American workers are 400% more productive than they were when the Fair Labor Standards Act established a 40-hour workweek in 1940. But CEOs — not employees — are reaping the fruits of that labor, according to a March 19 opinion article in The Washington Post

The piece was penned by Shawn Fain, president of the United Auto Workers, and Vermont Sen. Bernie Sanders, who recently introduced federal legislation to reduce the standard workweek to 32 hours with no reduction in pay. 

The UAW called for a four-day workweek with no pay cut as part of recent contract negotiations with General Motors, Ford Motor Co. and Stellantis. Mr. Fain and Mr. Sanders argued that this is feasible and would benefit workers rather than "the billionaire class." 

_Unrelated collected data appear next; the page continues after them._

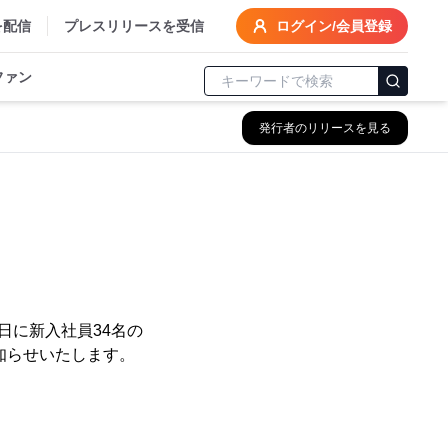
を配信
プレスリリースを受信
ログイン/会員登録
ファン
発行者のリリースを見る
日に新入社員34名の
知らせいたします。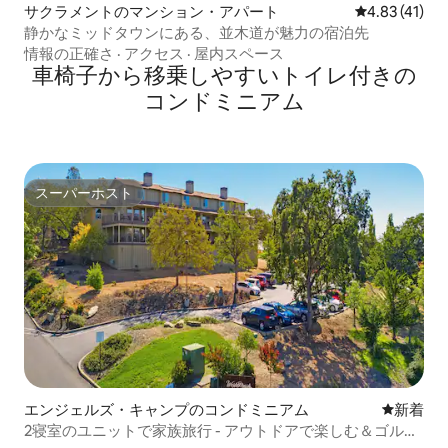
サクラメントのマンション・アパート
レビュー41件
4.83 (41)
静かなミッドタウンにある、並木道が魅力の宿泊先
情報の正確さ
·
アクセス
·
屋内スペース
車椅子から移乗しやすいトイレ付きの
コンドミニアム
スーパーホスト
スーパーホスト
エンジェルズ・キャンプのコンドミニアム
新しい宿
新着
2寝室のユニットで家族旅行 - アウトドアで楽しむ＆ゴル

Americans are working longer hours for lower wages, according to the op-ed. More than half of full-time employees log more than 40 hours per week, but when paychecks are adjusted for inflation, the average worker collects $50 less per week than they did 50 years ago. 

The economic gains from technological advancements are padding CEOs' pockets when they should be freeing up workers' schedules, Mr. Fain and Mr. Sanders said. 

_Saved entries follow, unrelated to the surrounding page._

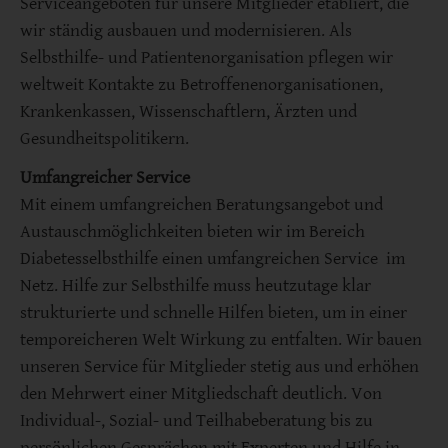
Serviceangeboten für unsere Mitglieder etabliert, die
wir ständig ausbauen und modernisieren. Als
Selbsthilfe- und Patientenorganisation pflegen wir
weltweit Kontakte zu Betroffenenorganisationen,
Krankenkassen, Wissenschaftlern, Ärzten und
Gesundheitspolitikern.
Umfangreicher Service
Mit einem umfangreichen Beratungsangebot und
Austauschmöglichkeiten bieten wir im Bereich
Diabetesselbsthilfe einen umfangreichen Service im
Netz. Hilfe zur Selbsthilfe muss heutzutage klar
strukturierte und schnelle Hilfen bieten, um in einer
temporeicheren Welt Wirkung zu entfalten. Wir bauen
unseren Service für Mitglieder stetig aus und erhöhen
den Mehrwert einer Mitgliedschaft deutlich. Von
Individual-, Sozial- und Teilhabeberatung bis zu
persönlichen Gesprächen mit Experten und Hilfe in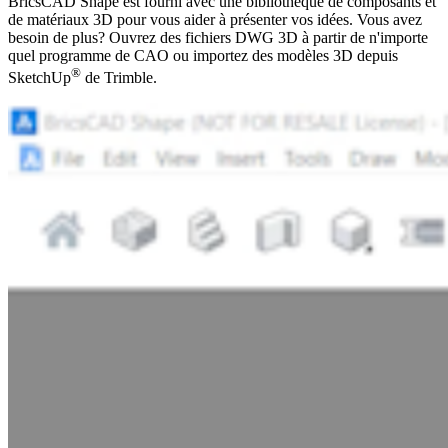
BricsCAD Shape est fourni avec une bibliothèque de composants et
de matériaux 3D pour vous aider à présenter vos idées. Vous avez
besoin de plus? Ouvrez des fichiers DWG 3D à partir de n'importe
quel programme de CAO ou importez des modèles 3D depuis
®
SketchUp
de Trimble.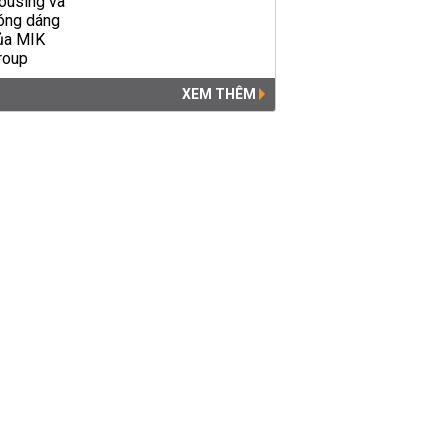
XEM THÊM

"While CEOs are making nearly 400 times as much as their average employees, many workers are seeing their family lives fall apart, missing their children's birthday parties and Little League Baseball games, as they are forced to spend more time at work," they wrote. "What stresses them out even further is that many still do not have enough money to pay rent, put food on the table and send their kids to college without going deeply into debt."

The argument comes amid increased federal and local scrutiny of CEO-worker pay gaps. In January, Mr. Sanders introduced the Tax Excessive CEO Pay Act, which would impose tax rate increases on companies with CEO-to-median worker pay ratios above 50 to 1. Three months earlier, he specifically criticized hospitals' CEO pay. The Senate Health, Education, Labor and Pensions Committee, on which Mr. Sanders serves as chairman, issued a report analyzing 16 of the largest nonprofit health systems. For 2021 — the most recent year for which all the hospital chains had data available — the companies' CEOs averaged more than $8 million in compensation but largely faltered in charity care, according to the report. 

Health systems have defended high CEO compensation packages amid record turnover in the role, but communities are starting to push back, too. On April 3, Madera, Calif.-based Valley Children's Healthcare said it was providing its president and CEO with 24-hour security after local legislators called his compensation package "excessive."